A finite group, $G$, is nilpotent if its upper central series terminates (at $i \in \mathbb{N})$ with $Z^i(G)=G$, where $Z^i(G)$ is it's $i$-th center which can be described as $\{x \in G\mid \forall y \in G : [x,y]\in Z_{i-1}(G)\}$ where $[x,y]$ is the commutator of $x$ and $y$ in $G$ (in other words, it is the set of elements that commute with one another up to an element of the $(i-1)$-th center).
A finite group, $G$, is non-nilpotent if it is not nilpotent. In this case, we still have, by finiteness of $G$ that the upper central series will terminate after finitely many steps, but now we have an $i \in \mathbb{N}$ at where $Z^i(G)=Z^{i+1}(G)$, and yet $Z^i(G)\neq G$, but rather a proper subgroup of $G$. In this case, since the upper centers are all characteristic and thus normal, we can consider the quotient group, $Q=G/Z^i(G)$. This group must be centerless, else we could take the pullback of $Z(Q)$ under the natural projection to obtain $Z^{i+1}(G)\supset Z^i(G)$ with equality not holding, contradicting our assumption that the upper central series stabilized at $i$. This gives a rather elegant characterization of non-nilpotent finite groups:
A non-nilpotent finite group $G$ can be viewed as an extension of a nilpotent normal subgroup, $U=Z^i(G)$ by a centerless quotient group, $Q$. In the most extreme case, the central series terminates immediately in the trivial group, and you obtain a centerless $G=Q$. This shows that the centerless groups are the primitive elements of the class of non-nilpotent finite groups with the rest being constructed from them by extensions of nilpotent groups by centerless groups.
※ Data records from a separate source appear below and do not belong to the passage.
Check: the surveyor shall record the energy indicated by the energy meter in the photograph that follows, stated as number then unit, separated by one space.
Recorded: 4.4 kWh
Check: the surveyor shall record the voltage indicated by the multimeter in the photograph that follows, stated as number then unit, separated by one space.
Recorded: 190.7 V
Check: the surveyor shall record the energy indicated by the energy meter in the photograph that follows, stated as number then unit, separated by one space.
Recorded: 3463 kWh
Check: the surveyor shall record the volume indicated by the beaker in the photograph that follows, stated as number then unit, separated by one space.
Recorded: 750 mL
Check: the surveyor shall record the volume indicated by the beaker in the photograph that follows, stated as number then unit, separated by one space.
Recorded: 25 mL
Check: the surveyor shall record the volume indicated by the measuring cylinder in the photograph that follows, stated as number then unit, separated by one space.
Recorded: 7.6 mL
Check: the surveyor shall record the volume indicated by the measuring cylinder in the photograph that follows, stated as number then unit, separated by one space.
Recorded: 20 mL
My question is this: is the following proposition true?: If $G$ is a non-nilpotent finite group, then $\text{Aut}(G)$ is non-nilpotent.
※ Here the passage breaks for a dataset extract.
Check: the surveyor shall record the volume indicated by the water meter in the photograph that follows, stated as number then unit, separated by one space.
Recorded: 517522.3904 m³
I believe I managed to find reference to the contrapositive of this statement: That if $G$ is a finite group, and $\text{Aut}(G)$ is nilpotent, then so is $G$. But I haven't seen a proof of this, and I would prefer a direct proof of the proposition in question.
If ${\rm Aut}(G)$ is nilpotent then ${\rm Inn}(G) \cong G/Z(G$) is nilpotent and hence $ G$ is nilpotent.